- [ASSIGNMENT] Within the entries below, every line containing "input" is to be copied.

[[ DATA EXCERPTS open ]]

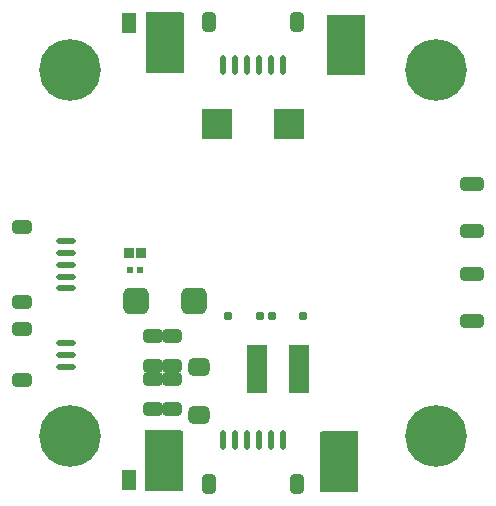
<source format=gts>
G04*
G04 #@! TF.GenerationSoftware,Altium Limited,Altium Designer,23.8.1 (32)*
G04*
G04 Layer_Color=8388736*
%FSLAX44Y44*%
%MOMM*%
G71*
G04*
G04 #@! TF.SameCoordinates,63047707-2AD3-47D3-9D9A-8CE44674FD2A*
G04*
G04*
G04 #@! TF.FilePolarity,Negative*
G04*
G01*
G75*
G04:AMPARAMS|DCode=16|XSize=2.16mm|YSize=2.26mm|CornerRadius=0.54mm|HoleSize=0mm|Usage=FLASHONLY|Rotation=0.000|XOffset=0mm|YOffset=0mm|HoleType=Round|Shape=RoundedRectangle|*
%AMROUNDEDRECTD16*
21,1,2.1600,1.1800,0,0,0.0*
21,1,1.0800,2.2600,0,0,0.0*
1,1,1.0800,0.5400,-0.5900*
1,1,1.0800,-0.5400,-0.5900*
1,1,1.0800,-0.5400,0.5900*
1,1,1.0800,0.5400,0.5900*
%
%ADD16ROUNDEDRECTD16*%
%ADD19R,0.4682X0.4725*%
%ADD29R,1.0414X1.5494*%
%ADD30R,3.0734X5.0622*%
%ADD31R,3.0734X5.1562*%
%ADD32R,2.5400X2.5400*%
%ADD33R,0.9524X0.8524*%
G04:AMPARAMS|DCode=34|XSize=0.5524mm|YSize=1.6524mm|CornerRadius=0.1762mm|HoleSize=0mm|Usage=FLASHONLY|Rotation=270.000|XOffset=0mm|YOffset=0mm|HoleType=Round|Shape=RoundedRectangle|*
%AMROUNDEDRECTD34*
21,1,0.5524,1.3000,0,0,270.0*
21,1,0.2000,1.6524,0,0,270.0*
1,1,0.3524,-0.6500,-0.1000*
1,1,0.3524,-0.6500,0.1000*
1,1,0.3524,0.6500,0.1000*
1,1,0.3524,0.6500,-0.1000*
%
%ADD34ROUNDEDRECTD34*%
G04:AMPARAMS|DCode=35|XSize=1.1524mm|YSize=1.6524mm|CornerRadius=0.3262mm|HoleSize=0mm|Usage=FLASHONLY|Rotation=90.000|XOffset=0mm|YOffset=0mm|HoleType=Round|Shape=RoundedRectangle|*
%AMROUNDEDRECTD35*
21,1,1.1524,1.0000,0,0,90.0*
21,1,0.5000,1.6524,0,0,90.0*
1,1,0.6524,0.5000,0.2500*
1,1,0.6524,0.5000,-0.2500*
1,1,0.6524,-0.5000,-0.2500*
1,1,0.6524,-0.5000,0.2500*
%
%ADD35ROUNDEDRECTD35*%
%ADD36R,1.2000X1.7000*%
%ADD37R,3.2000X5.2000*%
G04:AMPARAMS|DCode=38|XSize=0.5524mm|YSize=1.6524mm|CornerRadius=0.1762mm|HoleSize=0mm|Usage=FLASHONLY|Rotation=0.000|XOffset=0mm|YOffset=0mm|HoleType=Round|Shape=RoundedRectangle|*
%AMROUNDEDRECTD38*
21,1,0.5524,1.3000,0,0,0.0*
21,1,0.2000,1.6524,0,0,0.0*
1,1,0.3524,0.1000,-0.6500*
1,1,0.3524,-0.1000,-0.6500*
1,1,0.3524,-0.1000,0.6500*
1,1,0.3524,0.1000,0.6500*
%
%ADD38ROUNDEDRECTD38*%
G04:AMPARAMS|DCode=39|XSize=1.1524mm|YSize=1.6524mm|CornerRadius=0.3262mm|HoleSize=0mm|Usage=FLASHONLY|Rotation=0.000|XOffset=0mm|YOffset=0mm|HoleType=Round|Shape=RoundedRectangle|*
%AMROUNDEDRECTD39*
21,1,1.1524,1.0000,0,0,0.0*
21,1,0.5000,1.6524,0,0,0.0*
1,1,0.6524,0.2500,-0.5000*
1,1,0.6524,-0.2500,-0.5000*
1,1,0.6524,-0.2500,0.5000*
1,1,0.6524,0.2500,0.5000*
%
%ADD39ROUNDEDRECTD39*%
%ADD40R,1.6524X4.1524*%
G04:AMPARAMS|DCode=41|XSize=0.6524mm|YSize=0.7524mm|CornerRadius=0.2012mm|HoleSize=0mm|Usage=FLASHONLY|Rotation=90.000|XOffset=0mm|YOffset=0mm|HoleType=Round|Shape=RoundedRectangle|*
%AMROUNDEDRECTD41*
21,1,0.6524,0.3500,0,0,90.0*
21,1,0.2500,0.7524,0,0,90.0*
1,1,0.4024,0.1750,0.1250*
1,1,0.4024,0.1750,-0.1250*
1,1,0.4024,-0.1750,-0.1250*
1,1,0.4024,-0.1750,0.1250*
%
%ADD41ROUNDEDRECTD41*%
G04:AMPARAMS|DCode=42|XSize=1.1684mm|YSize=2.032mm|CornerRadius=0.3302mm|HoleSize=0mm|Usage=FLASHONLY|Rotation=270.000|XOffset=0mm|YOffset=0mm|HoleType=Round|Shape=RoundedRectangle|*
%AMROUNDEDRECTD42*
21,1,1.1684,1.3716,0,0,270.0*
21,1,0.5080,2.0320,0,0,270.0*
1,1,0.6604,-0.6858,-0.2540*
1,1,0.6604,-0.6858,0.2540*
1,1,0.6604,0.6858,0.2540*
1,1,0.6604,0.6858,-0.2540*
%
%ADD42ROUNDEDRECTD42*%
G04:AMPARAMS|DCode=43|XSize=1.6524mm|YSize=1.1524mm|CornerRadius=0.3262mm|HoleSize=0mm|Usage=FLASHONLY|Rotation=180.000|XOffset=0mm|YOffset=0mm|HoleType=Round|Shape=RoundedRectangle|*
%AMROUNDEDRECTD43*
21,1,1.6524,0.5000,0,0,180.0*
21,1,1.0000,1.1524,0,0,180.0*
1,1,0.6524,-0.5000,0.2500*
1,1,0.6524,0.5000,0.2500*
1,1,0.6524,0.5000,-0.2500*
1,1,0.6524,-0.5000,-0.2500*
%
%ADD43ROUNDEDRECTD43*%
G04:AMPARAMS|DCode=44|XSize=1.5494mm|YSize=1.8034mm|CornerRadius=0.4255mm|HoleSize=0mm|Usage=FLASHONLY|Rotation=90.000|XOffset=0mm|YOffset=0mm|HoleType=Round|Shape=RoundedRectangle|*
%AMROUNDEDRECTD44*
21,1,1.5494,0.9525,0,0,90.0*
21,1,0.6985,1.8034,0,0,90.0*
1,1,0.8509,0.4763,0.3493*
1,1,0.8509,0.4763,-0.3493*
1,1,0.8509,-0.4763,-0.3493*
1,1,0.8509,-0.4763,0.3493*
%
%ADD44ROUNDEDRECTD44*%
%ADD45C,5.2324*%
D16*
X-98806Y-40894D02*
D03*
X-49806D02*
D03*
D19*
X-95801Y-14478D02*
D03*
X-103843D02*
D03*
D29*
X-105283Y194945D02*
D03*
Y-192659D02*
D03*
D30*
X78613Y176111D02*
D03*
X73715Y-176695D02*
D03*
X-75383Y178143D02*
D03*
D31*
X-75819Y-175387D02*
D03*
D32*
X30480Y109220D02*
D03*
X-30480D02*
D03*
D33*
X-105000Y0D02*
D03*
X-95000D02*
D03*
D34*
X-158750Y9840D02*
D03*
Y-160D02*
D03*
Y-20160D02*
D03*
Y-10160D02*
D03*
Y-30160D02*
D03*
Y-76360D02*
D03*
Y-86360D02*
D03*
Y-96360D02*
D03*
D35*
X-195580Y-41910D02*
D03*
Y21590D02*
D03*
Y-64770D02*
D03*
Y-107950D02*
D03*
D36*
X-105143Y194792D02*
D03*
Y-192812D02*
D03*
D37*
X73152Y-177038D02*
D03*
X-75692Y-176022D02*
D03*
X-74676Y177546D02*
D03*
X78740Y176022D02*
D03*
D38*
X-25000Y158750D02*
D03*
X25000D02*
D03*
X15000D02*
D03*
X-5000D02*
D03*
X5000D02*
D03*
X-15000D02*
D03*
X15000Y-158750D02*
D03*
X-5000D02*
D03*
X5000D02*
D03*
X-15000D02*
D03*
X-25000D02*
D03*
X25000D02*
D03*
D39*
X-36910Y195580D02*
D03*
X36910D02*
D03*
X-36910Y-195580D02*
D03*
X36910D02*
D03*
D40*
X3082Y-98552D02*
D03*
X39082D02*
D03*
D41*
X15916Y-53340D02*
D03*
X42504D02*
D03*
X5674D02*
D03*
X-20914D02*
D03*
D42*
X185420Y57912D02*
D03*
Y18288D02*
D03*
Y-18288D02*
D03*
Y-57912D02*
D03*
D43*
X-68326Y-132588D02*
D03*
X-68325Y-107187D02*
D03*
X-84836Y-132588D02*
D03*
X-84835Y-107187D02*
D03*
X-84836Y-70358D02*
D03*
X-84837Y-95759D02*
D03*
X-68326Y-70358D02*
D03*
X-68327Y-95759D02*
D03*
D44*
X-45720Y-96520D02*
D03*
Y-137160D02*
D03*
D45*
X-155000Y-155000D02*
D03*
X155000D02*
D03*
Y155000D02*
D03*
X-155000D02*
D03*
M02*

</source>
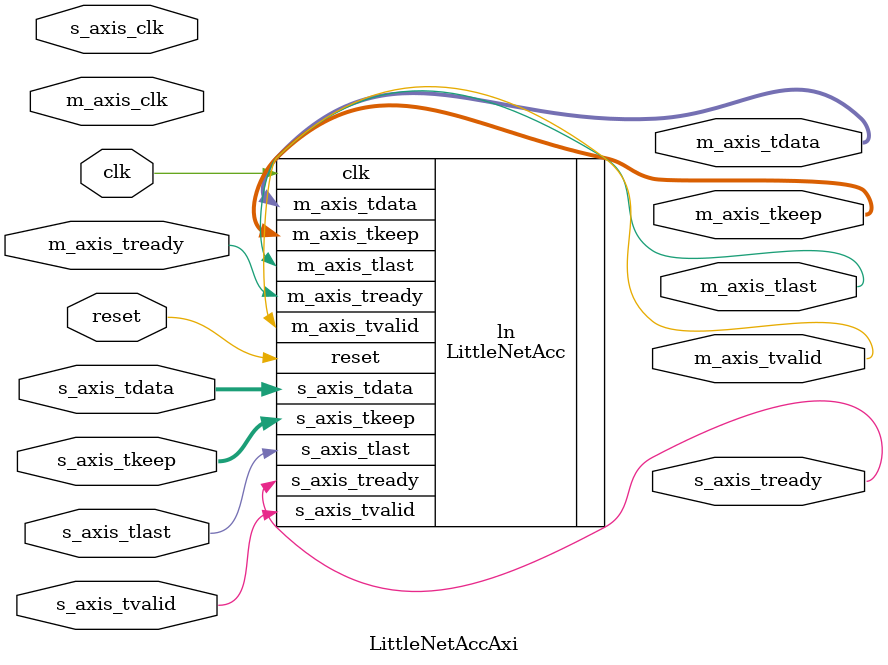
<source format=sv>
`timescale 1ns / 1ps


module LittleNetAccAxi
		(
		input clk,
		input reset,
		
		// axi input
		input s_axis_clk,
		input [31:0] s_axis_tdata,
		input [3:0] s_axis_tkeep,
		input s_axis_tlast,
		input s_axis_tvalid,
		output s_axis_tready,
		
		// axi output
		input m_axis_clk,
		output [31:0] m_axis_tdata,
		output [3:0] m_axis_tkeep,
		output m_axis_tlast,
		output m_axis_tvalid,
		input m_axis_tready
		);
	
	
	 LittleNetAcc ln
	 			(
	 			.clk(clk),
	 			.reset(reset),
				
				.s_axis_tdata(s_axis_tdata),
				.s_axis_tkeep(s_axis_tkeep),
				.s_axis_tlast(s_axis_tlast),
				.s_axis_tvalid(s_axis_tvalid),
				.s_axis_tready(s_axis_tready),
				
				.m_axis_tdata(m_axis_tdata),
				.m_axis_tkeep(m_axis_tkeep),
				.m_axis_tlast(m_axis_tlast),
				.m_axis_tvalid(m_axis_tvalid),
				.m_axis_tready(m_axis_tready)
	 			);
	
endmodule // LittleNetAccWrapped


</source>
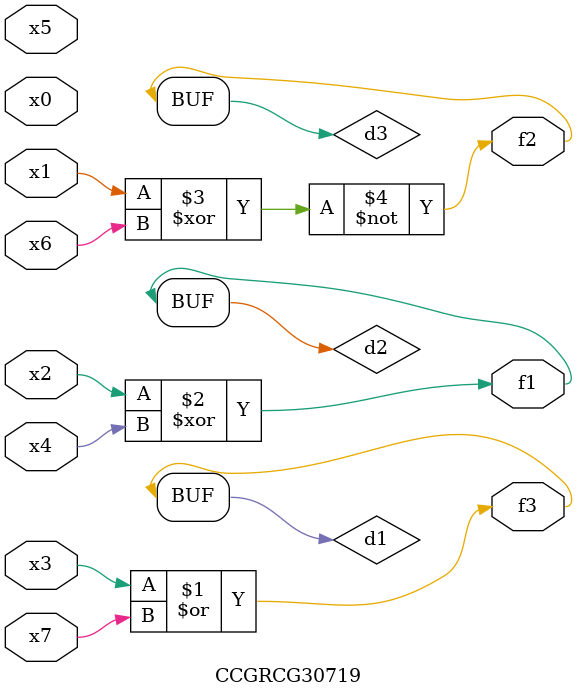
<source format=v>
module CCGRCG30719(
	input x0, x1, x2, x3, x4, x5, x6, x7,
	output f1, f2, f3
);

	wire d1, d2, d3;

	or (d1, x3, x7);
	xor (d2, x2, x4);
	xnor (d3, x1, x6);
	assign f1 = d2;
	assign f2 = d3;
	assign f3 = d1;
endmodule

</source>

[[ DATA EXCERPTS closed ]]

- [EXPECTED ANSWER]
		input clk,
		input reset,
		// axi input
		input s_axis_clk,
		input [31:0] s_axis_tdata,
		input [3:0] s_axis_tkeep,
		input s_axis_tlast,
		input s_axis_tvalid,
		input m_axis_clk,
		input m_axis_tready
	input x0, x1, x2, x3, x4, x5, x6, x7,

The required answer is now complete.